[Dataset entries]

------------

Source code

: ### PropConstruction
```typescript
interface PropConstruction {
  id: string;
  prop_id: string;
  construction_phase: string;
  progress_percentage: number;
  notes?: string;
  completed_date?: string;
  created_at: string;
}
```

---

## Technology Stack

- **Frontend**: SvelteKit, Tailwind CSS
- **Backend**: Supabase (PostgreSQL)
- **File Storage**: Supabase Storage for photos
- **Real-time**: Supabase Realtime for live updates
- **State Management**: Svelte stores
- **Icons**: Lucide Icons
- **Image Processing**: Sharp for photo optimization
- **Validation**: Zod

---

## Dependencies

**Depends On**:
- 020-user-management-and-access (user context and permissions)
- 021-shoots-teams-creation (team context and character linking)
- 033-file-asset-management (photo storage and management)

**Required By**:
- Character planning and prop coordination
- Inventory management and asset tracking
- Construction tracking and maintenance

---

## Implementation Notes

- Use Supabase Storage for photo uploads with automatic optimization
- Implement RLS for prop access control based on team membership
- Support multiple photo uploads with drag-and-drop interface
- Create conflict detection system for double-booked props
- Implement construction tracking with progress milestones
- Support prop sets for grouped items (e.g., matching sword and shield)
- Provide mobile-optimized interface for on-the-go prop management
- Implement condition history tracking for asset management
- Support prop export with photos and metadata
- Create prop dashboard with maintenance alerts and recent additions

------------

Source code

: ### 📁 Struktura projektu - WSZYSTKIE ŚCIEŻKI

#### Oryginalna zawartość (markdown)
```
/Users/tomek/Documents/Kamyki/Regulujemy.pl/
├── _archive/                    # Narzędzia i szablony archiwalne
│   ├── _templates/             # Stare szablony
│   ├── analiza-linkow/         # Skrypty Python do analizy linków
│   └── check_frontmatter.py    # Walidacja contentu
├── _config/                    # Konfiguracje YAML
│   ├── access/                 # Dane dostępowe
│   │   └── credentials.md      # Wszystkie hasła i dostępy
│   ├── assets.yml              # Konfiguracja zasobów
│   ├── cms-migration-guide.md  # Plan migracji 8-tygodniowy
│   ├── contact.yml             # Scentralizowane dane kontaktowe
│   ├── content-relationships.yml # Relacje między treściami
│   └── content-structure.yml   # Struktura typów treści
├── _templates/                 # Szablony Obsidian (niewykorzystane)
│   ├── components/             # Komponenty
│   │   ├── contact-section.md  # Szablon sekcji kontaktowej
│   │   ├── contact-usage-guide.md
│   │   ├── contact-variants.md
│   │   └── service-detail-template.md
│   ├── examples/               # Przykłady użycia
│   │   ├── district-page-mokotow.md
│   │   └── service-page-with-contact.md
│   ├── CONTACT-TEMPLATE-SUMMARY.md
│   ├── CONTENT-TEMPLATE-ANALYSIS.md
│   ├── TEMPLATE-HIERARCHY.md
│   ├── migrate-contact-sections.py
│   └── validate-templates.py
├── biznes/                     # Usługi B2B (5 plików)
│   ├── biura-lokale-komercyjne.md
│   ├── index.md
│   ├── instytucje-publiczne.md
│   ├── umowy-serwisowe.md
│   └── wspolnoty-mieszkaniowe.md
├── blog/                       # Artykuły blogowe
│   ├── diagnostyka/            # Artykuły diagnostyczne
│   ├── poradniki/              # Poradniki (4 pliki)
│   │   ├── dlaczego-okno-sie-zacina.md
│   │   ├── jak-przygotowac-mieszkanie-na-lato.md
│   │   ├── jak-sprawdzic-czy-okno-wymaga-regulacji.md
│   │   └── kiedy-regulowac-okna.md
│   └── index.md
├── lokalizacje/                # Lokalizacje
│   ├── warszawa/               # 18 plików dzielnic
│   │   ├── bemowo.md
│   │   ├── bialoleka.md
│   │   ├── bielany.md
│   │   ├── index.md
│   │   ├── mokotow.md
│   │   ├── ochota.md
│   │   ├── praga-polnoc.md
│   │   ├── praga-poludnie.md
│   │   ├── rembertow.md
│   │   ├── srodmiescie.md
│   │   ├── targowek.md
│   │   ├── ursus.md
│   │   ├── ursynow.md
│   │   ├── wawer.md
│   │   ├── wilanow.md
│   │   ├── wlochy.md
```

------------

▶ What to work on
In the entries above, find the line holding "## Implementation Notes" and the line holding "- Create prop"; print both of them and every line between, exactly, and nothing else.

▶ Exercise response
## Implementation Notes

- Use Supabase Storage for photo uploads with automatic optimization
- Implement RLS for prop access control based on team membership
- Support multiple photo uploads with drag-and-drop interface
- Create conflict detection system for double-booked props
- Implement construction tracking with progress milestones
- Support prop sets for grouped items (e.g., matching sword and shield)
- Provide mobile-optimized interface for on-the-go prop management
- Implement condition history tracking for asset management
- Support prop export with photos and metadata
- Create prop dashboard with maintenance alerts and recent additions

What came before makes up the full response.